# Reading text
EDIT: While the owner had told me this was Diana Phi, the markings on the driver indicate it is V2! :(

Unlike the V2 I tested, this sample has the stock headband:

Abyss Diana Phi review headphone planar magnetic.jpg


The same feeling of luxury is imparted in your hands which I very much appreciated.

The cups are magnetic, rectangular and rotate in fixed positions. I tested them as sent to me and as you see above.

The side view better shows the nice overall design of the unit (aesthetically):
Abyss Diana Phi review headphone open back planar magnetic.jpg


The cable was was short but was flexible and comfortable. You can order the headphone with different terminations which is very nice.

Despite its small size, the Diana Phi is on the heavy side at 430 grams:

Lightest Headphone Measured.png


The cups as mentioned are square with inside dimension of 59 by 59 millimeters. The depth is hard to judge as they are slanted. At the highest peak they are about 27 mm deep.

Comfort was good for me. Yes, the headphones dragged a bit on my ear due to weight but not bad. Online reviews mentioned lack of comfort a fair bit. That was not my experience.

Note: The measurements you are about to see are made using a standardized Gras 45C. Headphone measurements by definition are approximate and variable so don't be surprised if other measurements even if performed with the same gear as mine differ in end results. Protocols vary such as headband pressure, averaging (which I don't do). As you will see, I have confirmed the approximate accuracy of the measurements using Equalization and listening tests. Ultimately headphone measurements are less exact than speakers specially in bass and above a few kilohertz so keep that in mind as you read these tests. If you think you have an exact idea of a headphone performance, you are likely wrong!

Fitting the Diana Phi to the fixture was very easy. The V2 was very difficult due to its padding making a huge difference. Not here. Measurements at my two frequencies matched channel to channel and level which is usually a good sign of ease of measurements and accuracy.

# Provided material
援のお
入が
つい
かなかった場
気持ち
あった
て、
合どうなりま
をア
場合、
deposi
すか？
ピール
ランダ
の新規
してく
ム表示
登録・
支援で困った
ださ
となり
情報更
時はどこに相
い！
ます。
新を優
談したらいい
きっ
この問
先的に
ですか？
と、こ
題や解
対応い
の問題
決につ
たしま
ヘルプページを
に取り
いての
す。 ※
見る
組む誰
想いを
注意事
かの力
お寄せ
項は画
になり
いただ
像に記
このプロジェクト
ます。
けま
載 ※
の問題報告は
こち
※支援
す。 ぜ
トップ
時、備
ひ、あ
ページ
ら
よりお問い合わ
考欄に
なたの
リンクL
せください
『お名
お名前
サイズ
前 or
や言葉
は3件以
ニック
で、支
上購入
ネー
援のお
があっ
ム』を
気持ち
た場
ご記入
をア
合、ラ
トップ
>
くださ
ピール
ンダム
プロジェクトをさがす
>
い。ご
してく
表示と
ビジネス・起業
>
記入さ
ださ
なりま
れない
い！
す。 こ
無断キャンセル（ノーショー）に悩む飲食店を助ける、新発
---
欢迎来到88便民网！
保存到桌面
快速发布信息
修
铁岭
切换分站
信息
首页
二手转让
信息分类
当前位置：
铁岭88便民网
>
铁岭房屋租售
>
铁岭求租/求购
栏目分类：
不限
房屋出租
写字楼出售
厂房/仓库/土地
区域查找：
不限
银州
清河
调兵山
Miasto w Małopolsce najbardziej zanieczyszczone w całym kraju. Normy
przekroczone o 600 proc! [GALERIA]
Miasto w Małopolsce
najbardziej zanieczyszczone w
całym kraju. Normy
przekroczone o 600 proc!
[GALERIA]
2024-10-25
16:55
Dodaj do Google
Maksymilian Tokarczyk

# Exercise brief
How much does the Diana Phi weigh according to the headphone review? These lines come from a different source than the text.

# Response for this exercise
430 grams.